### PROVIDED TEXT
--- START ---

NOELLE Gym

This repository is designed to test NOELLE and its transformations to well established benchmark suites. The open-sourced version of this repository is here.

This repository also includes the evaluation materials for the NOELLE CGO 2022 paper: "NOELLE Offers Empowering LLVM Extensions" that can be found here.

Artifact

This artifact generates three sets of results. Adding SPEC CPU2017 to each set of results is optional (see the section "Experiments and results" for more details).

MINIMAL: Data that supports the version of the paper that was submitted in September excluding the few benchmarks from SPEC CPU2017 that requires several days each (6 days when SPEC CPU2017 is included while excluding the five benchmarks mentioned, 2 days otherwise).
FINAL: New results that were not included in the submitted version of the paper (extra 5 days).

Next you can find the instructions to reproduce all the above results.

Prerequisites

The artifact is available as a docker image. The artifact will generate the results when invoking the script ./bin/compileAndRun. The results set that is generated depends on the envionment variables set (see below).

We open sourced NOELLE, VIRGIL, and the SCAF alias analysis framework in 2020. We also open sourced the infrastructure we built to evaluate NOELLE on several benchmark suites (e.g., PARSEC, MiBench, SPEC CPU2017, PolyBench). Hence, this artifact will download everything is needed by cloning the open-sourced repositories. This means the script bin/compileAndRun will clone the open sourced git repositories (from GitHub) that are not included within the docker image. So please make sure to have a network connection when you run the artifact.

Experiments and results

Next we describe the three set of experiments and results that can be generated with this artifact. Timing-based results might differ slighlty from the plots shown in the submitted paper (the claims made in the paper are still valid).

SPEC CPU2017

Because SPEC CPU2017 cannot be shared, this artifact enables/disables this suite by having, or not having, the environment variable NOELLE_SPEC. This environment variable is not set by default and therefore SPEC benchmarks will not run by default. To include the SPEC CPU2017 benchmarks, you need to:

copy the SPEC CPU2017 archived and compressed using gzip into the file benchmarkSuites/SPEC2017.tar.gz
set the environment variable NOELLE_SPEC to an integer value (e.g., export NOELLE_SPEC=1)
Run the other steps as described next (e.g., MINIMAL)

Results

Next is the mapping from the results generated by this artifact and the Figures included in the paper:

Figure 3: results/current_machine/dependences/*/relative_values.txt
Figure 4: results/current_machine/loops/*/invariants.txt
Figure 5: results/current_machine/time/*/DOALL.txt for DOALL speedups, results/current_machine/time/*/HELIX.txt for HELIX speedups, and results/current_machine/time/*/DSWP.txt for DSWP speedups.

--- END ---

### INFORMATION SHOWN

--- START ---

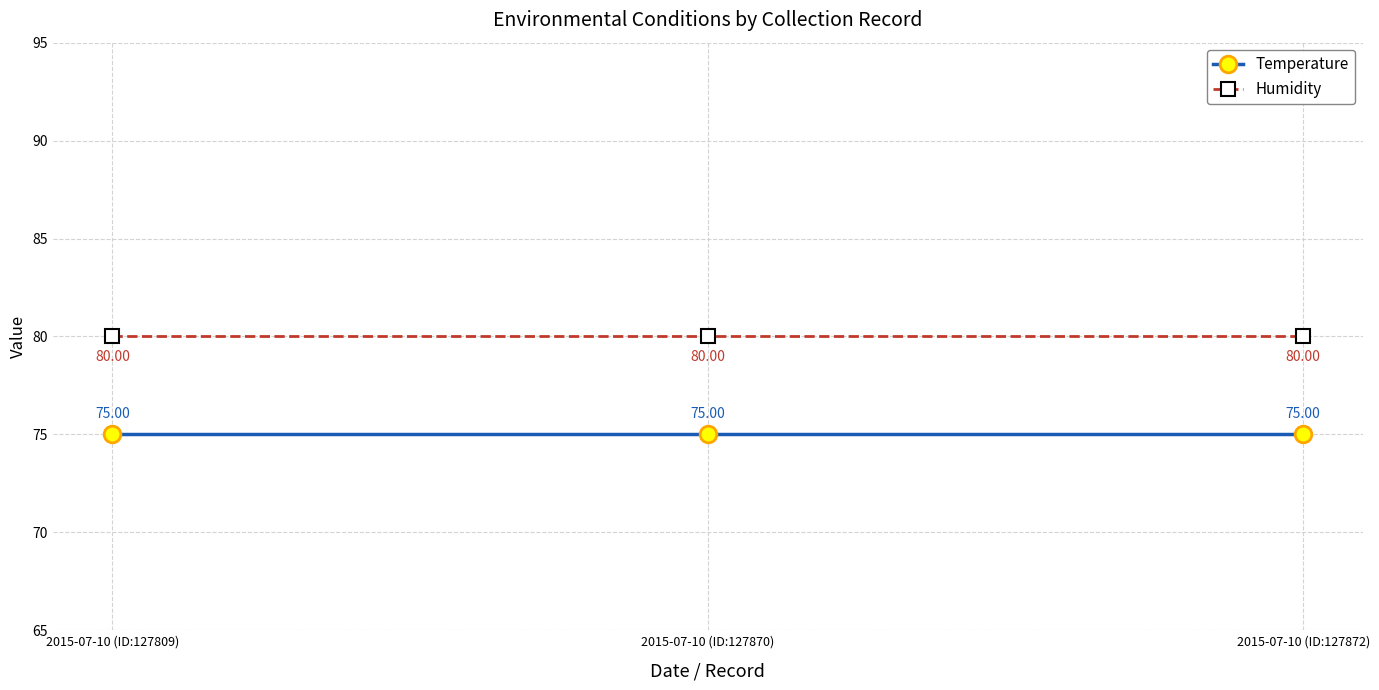

What is the difference between the highest and lowest values at 2015-07-10 (ID:127870)?

5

--- END ---

### TASKS TO COMPLETE
1. Answer these about the NOELLE Gym page:
(a) Which file must the gzip-compressed SPEC CPU2017 archive be copied into?
(b) In what year were NOELLE, VIRGIL, and the SCAF alias analysis framework open sourced?
(c) Which results file corresponds to Figure 4?
2. Revise the NOELLE Gym page starting at "The artifact is" and ending at "set (see below).", and write that stretch out with "docker image" changed to "container image".

### SOLUTIONS IN ORDER
1.
(a) benchmarkSuites/SPEC2017.tar.gz
(b) 2020
(c) results/current_machine/loops/*/invariants.txt

2.
The artifact is available as a container image. The artifact will generate the results when invoking the script ./bin/compileAndRun. The results set that is generated depends on the envionment variables set (see below).